そういう意味で、私はこの「OM-D E-M5 Mark III」は、票の割れる製品になるのではないかと予想している。
キットレンズも昔のまま
さらに追い打ちをかけるわけではないが、キットとして付いてくるレンズにしてもM.ZUIKO DIGITAL 14-150mm 4.0-5.6レンズと、これまた新レンズではなく従来のレンズがキットとして採用されている。
従来のOlympusファンからしてみれば、擁護したくてもできない要素を持った商品としか言いようがない。やはり、Olympusには開発余力がないのではないか? と悪い予感しか与えない製品になってしまっている。
ここ最近、SIGMAがSIGMA fpを発表して話題をさらっている事を考えると、Olympusは本当に大丈夫なんだろうか? と不安になってしまう。おそらく、そう考えた人は少なくないのではないだろうか。
なので、E-M5 mk-IIIを買わないと決めた人達は、おそらく次に出てくるであろうE-M1 mk-IIIを待つ事になるのではないかと予想する。
事実上のOlympusのフラッグシップ機であるE-M1系は、まさしくOlympusの技術の粋を集めたモデルになる事は間違いないし、今から期待されるモデルである。
なので、もし次に来るであろうE-M1 mk-IIIがもしコケるような事があれば、おそらくほとんどの人はOlympusを見限ってしまうのではないかという心配も出てくる。

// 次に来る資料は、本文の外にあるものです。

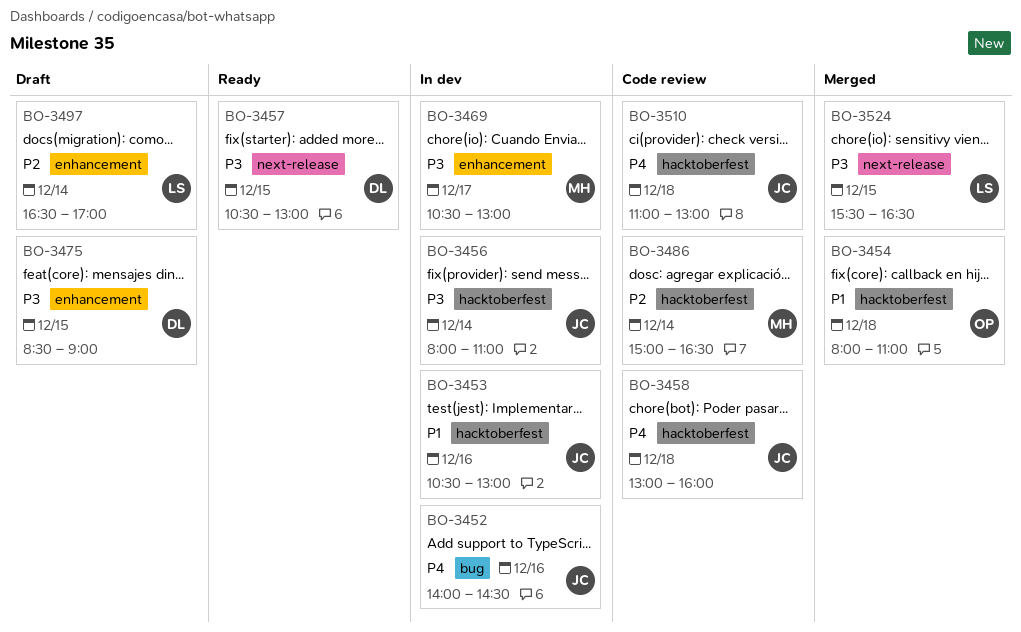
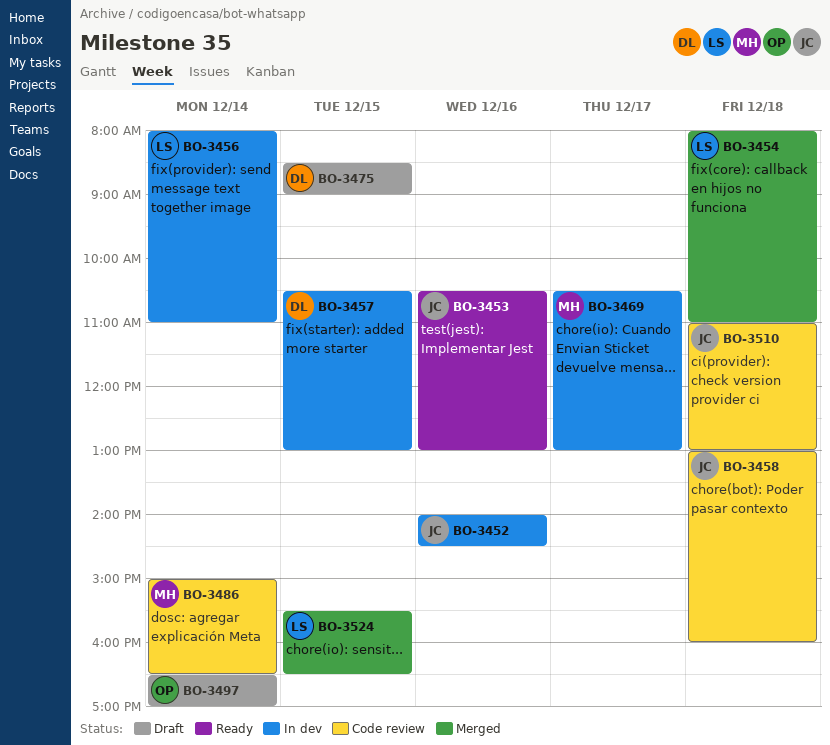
BO-3453, status: In dev -> Ready
BO-3454, owner: OP -> LS
BO-3456, owner: JC -> LS
BO-3457, status: Ready -> In dev
BO-3497, owner: LS -> OP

言い過ぎかも知れないが、ある意味、背水の陣で臨まざるを得ない状況に、Olympusは置かれるような、そんな状況も考えてしまう。
企業内でいろいろと問題があるのかもしれないが、消費者側は結局は発売される商品でしか評価する事ができない。その上でE-M5 mk-IIIを見た時、やはり残念に思ってしまうのは、致し方ない事かもしれない。
とりあえず、新しいユーザーを獲得する意味での一台として見れば、スタイルも良いし見た目勝負はできるかもしれない。
今は発売を待ち、製品レビューでどれだけの完成度かの結果を待つしかない。
個人的にはE-M1 mk-IIIが何時頃出てくるのかが気になるところだが、マイクロフォーサーズの中核を担うメーカーには是非ともがんばってもらいたいところである。